La filière éthanol française, mais aussi européenne et mondial, est en difficulté en cette période de crise sanitaire. Les cours de l'éthanol sur Chicago et Rotterdam ont chuté depuis février 2020.

© Vertex Bioenergy

Le syndicat national des producteurs d'alcool agricole (SNPAA) se réjouissait en février dernier de la forte croissance du marché de l'essence, et par ricochet de l'éthanol, spécialement l’E85 (carburant contenant 85% d’éthanol) : hausse de respectivement 7,5% et de 79% sur 12 mois glissant. Puis, l’épidémie de Covid-19 est passée par là. « Des analystes privés nous rapporte une division par trois ou quatre de la consommation d’essence depuis les mesures de confinement décidées mi- mars. Nous n’avons pas encore les chiffres, mais nous pouvons nous attendre à une baisse du même ordre de celle d’éthanol », craint Sylvain Demoures, secrétaire général du SNPAA.

[Données fournies]
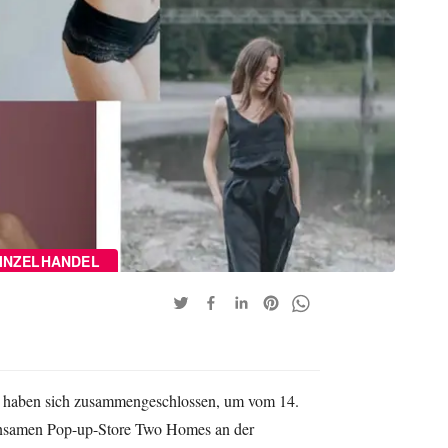
INZELHANDEL
s haben sich zusammengeschlossen, um vom 14.
insamen Pop-up-Store Two Homes an der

[Problème à résoudre] Recopiez mot pour mot le passage de l'extrait sur la filière éthanol qui va de « La filière éthanol » à « général du SNPAA. ». Vous n'aurez pas besoin des lignes.

[Votre solution]
La filière éthanol française, mais aussi européenne et mondial, est en difficulté en cette période de crise sanitaire. Les cours de l'éthanol sur Chicago et Rotterdam ont chuté depuis février 2020.

© Vertex Bioenergy

Le syndicat national des producteurs d'alcool agricole (SNPAA) se réjouissait en février dernier de la forte croissance du marché de l'essence, et par ricochet de l'éthanol, spécialement l’E85 (carburant contenant 85% d’éthanol) : hausse de respectivement 7,5% et de 79% sur 12 mois glissant. Puis, l’épidémie de Covid-19 est passée par là. « Des analystes privés nous rapporte une division par trois ou quatre de la consommation d’essence depuis les mesures de confinement décidées mi- mars. Nous n’avons pas encore les chiffres, mais nous pouvons nous attendre à une baisse du même ordre de celle d’éthanol », craint Sylvain Demoures, secrétaire général du SNPAA.